# Quoted passage

——————

I have a window in my house that I’ve fallen hard for.

It’s a bay window in our family room.

It has unfinished casing, chipped paint on the ledge, and is incredibly cold in the winter, but it still doesn’t stop me from loving it. It faces west out to our backyard, and lets me look out at the field behind us, the downtown skyline, and my daughter playing outside in her play house.

Above all of that though, it just lets some seriously gorgeous light into our house. It’s a photographers dream.

You might not have a bay window like this in your house, but these same principles can be applied to so many types of windows. Take some time to study the light and how it moves through your house during the day and I’m sure you’ll find creative ways to use your special window too.

1. Frame it

My window happens to be square, but even if yours isn’t, you can still use it as a frame. Think of the casing, the grid in the window (also known as the muntins), the baseboards below and the ceiling above – they all need to be taken into consideration when setting up your shot. I like to experiment where I place my subject, but one of my favourites is to center the window and then have my subject off-center within the window.  You can also try using half of your window as frame and then center your subject as in the second example below.

photo of girl in front of blown window by Kelly Marleau of Fiddle Leaf Photography

girl laying in window seat by Kelly Marleau of Fiddle Leaf Photography

2. Partial silhouette

Partial silhouettes tend to work best on an overcast day. If it’s too sunny outside and you expose for the landscape outside, there’s the potential that you will lose all detail in your subject’s face.  Expose for what’s outside your window. You want to keep that detail, while still maintaining some light on your subject’s face. I love that my window brings enough light to allow a bit of light to fall on the floor so that feet aren’t lost in the shadows.

——————

# Requirements
[A] In the post on photographing by a bay window, what parts of the room does the writer say must be considered when using a window as a frame?
[B] Can you sum up the post on photographing by a bay window in two sentences?

# Information shown
——————

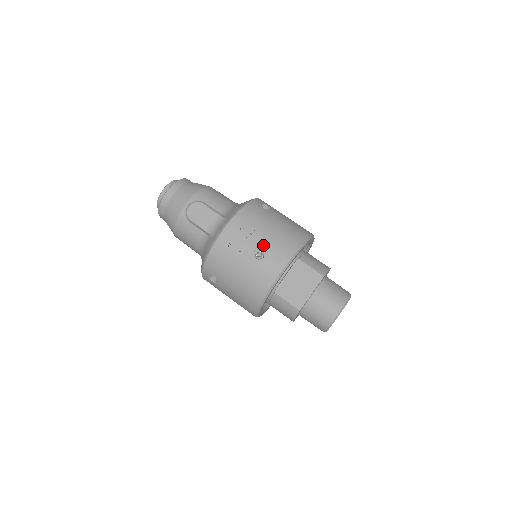
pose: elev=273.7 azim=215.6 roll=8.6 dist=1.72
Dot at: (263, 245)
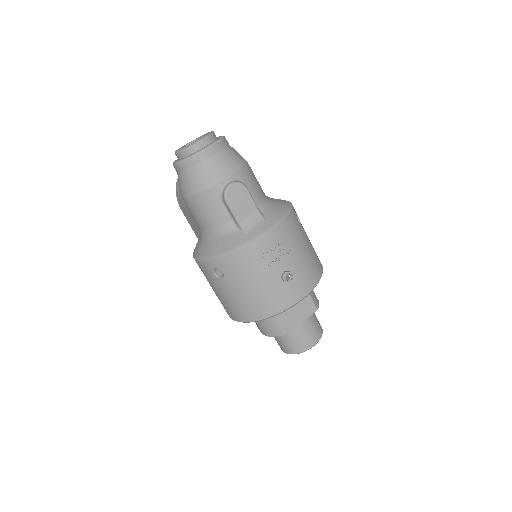
Dot at: (294, 268)
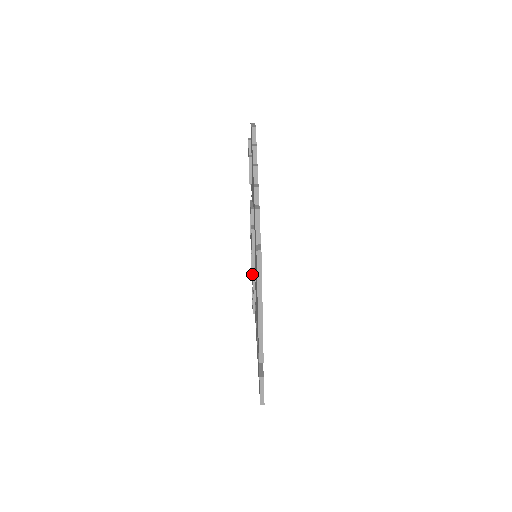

——————

# Expected answers
[A]
- The casing
- The grid in the window (the muntins)
- The baseboards below
- The ceiling above

[B] The writer loves the west-facing bay window in the family room despite its flaws, above all for the gorgeous light it lets into the house. The post urges readers to study how light moves through their homes and offers two ways to use a window in photos: framing the subject with it, and making partial silhouettes, which work best on an overcast day when exposing for what's outside.